LAYING THE FOUNDATIONS OF CONCRETE CLASS UNITY AND INTERNATIONALISM IN TRADE UNIONS
Finally, there is the question of the relationship of the trade unions to religious workers. Any trade union operating in a country where religion remains strong among the mass of the population, which is much of the world, must reckon with, indeed count on, the fact that the revolution will be made by workers of whom many will still be religious.
In such a situation it is incumbent on the class-oriented to ensure that religious differences, or differences between the religious and the non-religious, do not obstruct the unity of working class struggle. Moreover, insofar as the trade union becomes or is truly mass organization, leading the class in its workplaces and communities, it will find or already has in its ranks a layer of workers who are religious or semi-religious. We must ban any attempts to reject, segregate or prevent such workers of rising to leadership positions because of their religious beliefs. This would be sectarian. It would be to make the mistake of regarding religion as the most important element in consciousness and consciousness as more important than practice. But, we must enforce the fact that our organizations should not be a religious organization whose policy, strategy or tactics are shaped by religious considerations.

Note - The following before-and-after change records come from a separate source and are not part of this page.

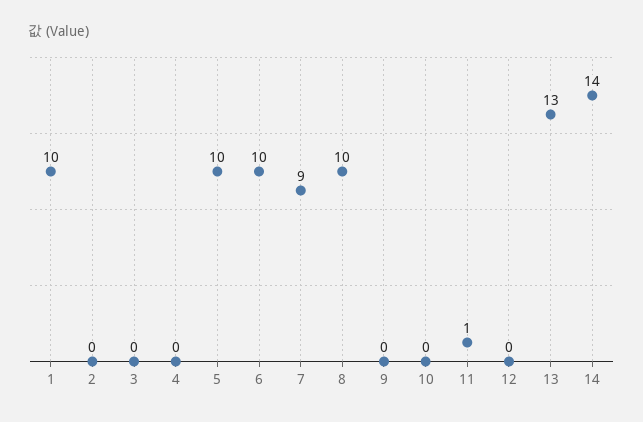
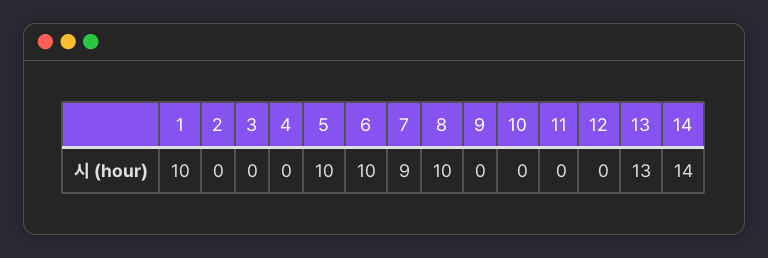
11: 1 -> 0

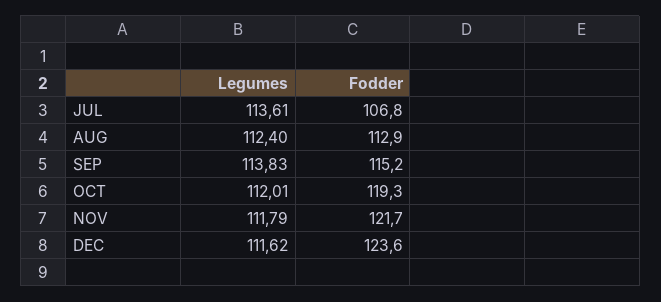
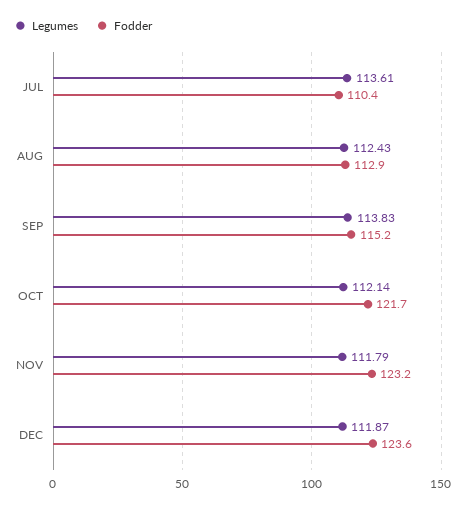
Fodder, JUL: 106.8 -> 110.4
Legumes, AUG: 112.4 -> 112.43
Legumes, OCT: 112.01 -> 112.14
Fodder, OCT: 119.3 -> 121.7
Fodder, NOV: 121.7 -> 123.2
Legumes, DEC: 111.62 -> 111.87

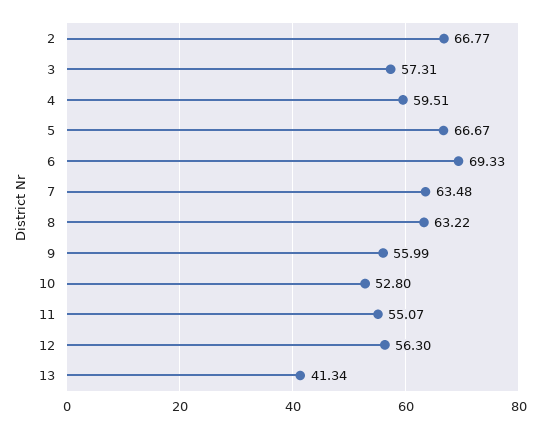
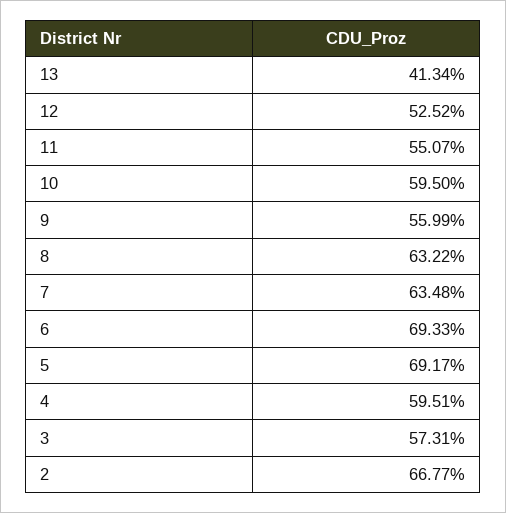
5: 66.67 -> 69.17
10: 52.8 -> 59.5
12: 56.3 -> 52.52

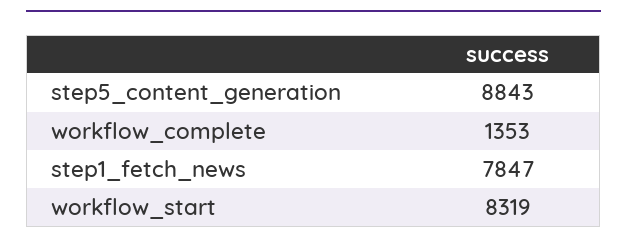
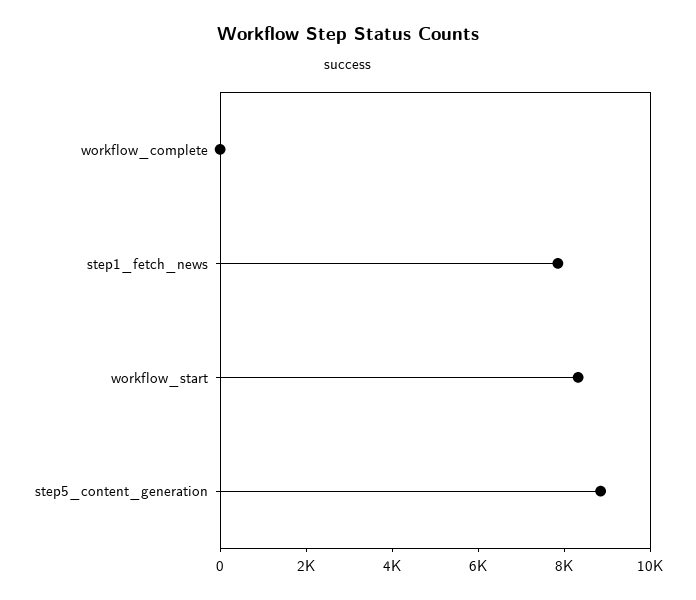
workflow_complete: 1353 -> 0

Our philosophy is rooted in an analysis that leads to action taken in this world in order to bring about the satisfaction of our demands in terms of social justice, freedom and workers power. That in essence, is the ground on which we must strive to unify our members, sympathizers and allies, irrespective of their religious beliefs. Our political project is to build a democratically and rationally planned economy, based on the needs of us all, rather than the profit of a few. And I am also convinced that this project can appeal broadly to the vast majority of religious people and is not in contradiction to many of the aspects of their religions.